I was called to jury duty this week in the Circuit Court of the City of St. Louis. This happens every 2 years for me; this was my fifth or sixth time. Although I’ve sat through voir dire several times, I’ve never been chosen. This probably has to do with the fact that I’m a lawyer. Today’s case was a criminal case, and I come with special baggage, since I was a prosecutor for the state of Missouri for four years, after working for the state juvenile court two years before that. This is the kind of background a defense attorney would rather not deal with, so I was not chosen to hear the case.
In today’s proceeding, the defendant was charged with the sexual assault of several teenage girls, while using a gun. These were very serious charges, indeed.
The reason I’m writing this post is that I was overwhelmed with the amount of serious crime that has touched the lives of the 75 people on the jury panel. Ubiquitous crime appears to be the new normal.
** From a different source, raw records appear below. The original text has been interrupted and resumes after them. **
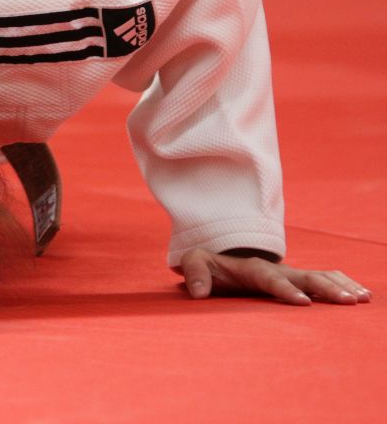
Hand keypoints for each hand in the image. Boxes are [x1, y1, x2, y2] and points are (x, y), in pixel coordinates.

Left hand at [180, 248, 371, 305]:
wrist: (218, 254)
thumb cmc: (206, 262)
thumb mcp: (194, 262)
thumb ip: (194, 274)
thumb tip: (198, 291)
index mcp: (251, 267)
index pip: (270, 278)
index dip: (286, 289)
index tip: (303, 302)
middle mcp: (276, 268)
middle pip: (304, 276)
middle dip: (325, 288)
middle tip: (347, 302)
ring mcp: (288, 273)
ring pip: (319, 276)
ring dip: (340, 286)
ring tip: (362, 298)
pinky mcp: (296, 279)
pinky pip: (324, 279)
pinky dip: (343, 284)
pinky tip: (362, 295)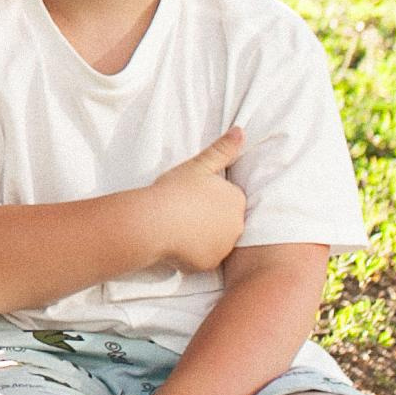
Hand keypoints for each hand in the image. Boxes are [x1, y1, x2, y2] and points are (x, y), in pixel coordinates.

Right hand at [148, 126, 246, 272]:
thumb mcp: (199, 165)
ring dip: (205, 238)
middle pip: (227, 222)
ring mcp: (224, 246)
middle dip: (211, 220)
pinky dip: (195, 254)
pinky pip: (205, 258)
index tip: (193, 197)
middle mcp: (236, 225)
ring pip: (217, 242)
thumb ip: (222, 150)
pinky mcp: (210, 263)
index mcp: (236, 200)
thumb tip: (241, 131)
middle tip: (186, 213)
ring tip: (181, 229)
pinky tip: (178, 245)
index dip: (211, 199)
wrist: (154, 221)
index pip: (230, 200)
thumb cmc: (175, 190)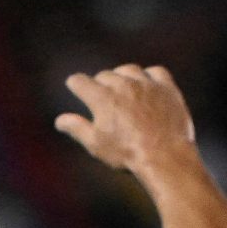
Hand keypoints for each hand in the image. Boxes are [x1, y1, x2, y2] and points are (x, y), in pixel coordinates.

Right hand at [54, 64, 198, 175]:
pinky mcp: (166, 88)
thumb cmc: (127, 154)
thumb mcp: (97, 145)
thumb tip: (59, 120)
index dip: (75, 84)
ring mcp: (146, 84)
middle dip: (100, 84)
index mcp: (102, 98)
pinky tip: (147, 86)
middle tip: (102, 96)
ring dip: (123, 77)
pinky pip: (155, 72)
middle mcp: (122, 85)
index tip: (75, 87)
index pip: (79, 81)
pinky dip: (149, 77)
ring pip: (128, 70)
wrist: (165, 157)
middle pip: (105, 75)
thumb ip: (77, 128)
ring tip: (123, 90)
We were only asked about two types of crimes, gun violence and sexual offenses, but it seemed as though most of the prospective jurors were victims or at least their close friends and families were victims of these types of crimes. About 20 jurors discussed their encounters with sexual predators. About half of the 20 approached the judge to discuss their experiences in private—you could tell from their faces that these were, and still are, emotionally wrenching experiences. Many of the jurors openly discussed their experiences in front of the full courtroom. The victims includes young and old, men and women. Two men on the panel stated that when they were children they had been sexually violated by babysitters. Several of the jurors had difficulty speaking of the incidents, because they were overcome by emotion. More than a few prospective jurors stated that they would be unable to sit in judgment of today’s defendant because of the continuing emotional impact based on their own history.
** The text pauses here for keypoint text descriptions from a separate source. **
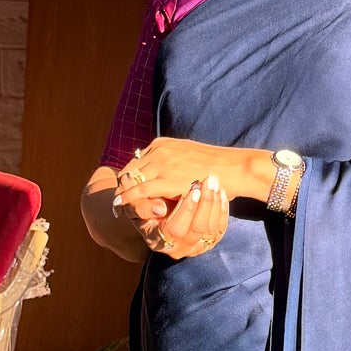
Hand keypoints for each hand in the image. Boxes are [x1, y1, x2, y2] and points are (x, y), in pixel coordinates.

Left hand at [114, 138, 271, 218]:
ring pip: (131, 179)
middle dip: (122, 185)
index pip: (136, 160)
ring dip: (123, 193)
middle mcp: (159, 150)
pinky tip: (122, 206)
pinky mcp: (168, 179)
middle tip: (116, 200)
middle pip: (130, 169)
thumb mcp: (188, 156)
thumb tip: (165, 173)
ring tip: (116, 206)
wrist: (233, 167)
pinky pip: (141, 190)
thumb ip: (173, 162)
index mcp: (163, 144)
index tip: (124, 188)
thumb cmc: (215, 166)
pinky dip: (128, 198)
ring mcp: (163, 163)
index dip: (129, 176)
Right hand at [137, 174, 229, 259]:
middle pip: (197, 228)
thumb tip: (160, 209)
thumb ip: (143, 207)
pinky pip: (221, 227)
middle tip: (208, 180)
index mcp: (159, 242)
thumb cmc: (144, 210)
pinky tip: (220, 192)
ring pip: (211, 228)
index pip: (175, 229)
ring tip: (214, 182)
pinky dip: (222, 209)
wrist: (157, 219)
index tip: (193, 190)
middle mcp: (179, 249)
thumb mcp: (135, 208)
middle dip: (205, 203)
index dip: (186, 210)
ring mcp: (196, 247)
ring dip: (214, 203)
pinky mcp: (209, 242)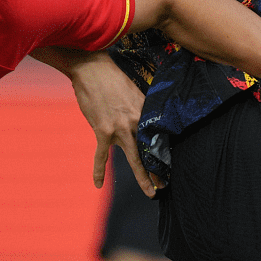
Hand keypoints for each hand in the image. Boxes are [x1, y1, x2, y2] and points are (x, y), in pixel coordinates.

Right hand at [31, 47, 158, 194]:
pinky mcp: (102, 131)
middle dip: (159, 170)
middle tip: (166, 185)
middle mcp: (135, 122)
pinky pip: (101, 156)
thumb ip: (141, 107)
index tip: (169, 163)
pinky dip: (98, 170)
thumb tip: (146, 119)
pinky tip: (98, 184)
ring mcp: (119, 128)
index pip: (158, 136)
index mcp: (145, 111)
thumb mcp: (134, 90)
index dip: (164, 152)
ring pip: (133, 158)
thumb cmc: (112, 76)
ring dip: (142, 176)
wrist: (91, 68)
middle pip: (150, 151)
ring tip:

Then the topic turned to gun violence. More than half of the 75 prospective jurors spoke up. Many of them, like me, had a close family member or friend who was robbed at gunpoint. Probably 10 of them mentioned that their family member or friend was actually shot as part of the robbery. Several of the jurors themselves were shot. More than a few of the prospective jurors were personally robbed at gun point. Many of the jurors mentioned other serious crimes too. I mentioned that in 1988 I walked into my own home while a burglary was in progress. Crime involving guns affect prospective jurors of many professions, including health care workers, police officers, teachers and social workers.
Then the topic turned to whether one’s family members had been accused of serious crimes, and the answer was repeatedly yes. Approximately six of the jurors related that their own siblings or children were accused, convicted and often still serving time for serious time.
We were called to court today because one man was accused of serious crimes. I left feeling like society at large was on trial.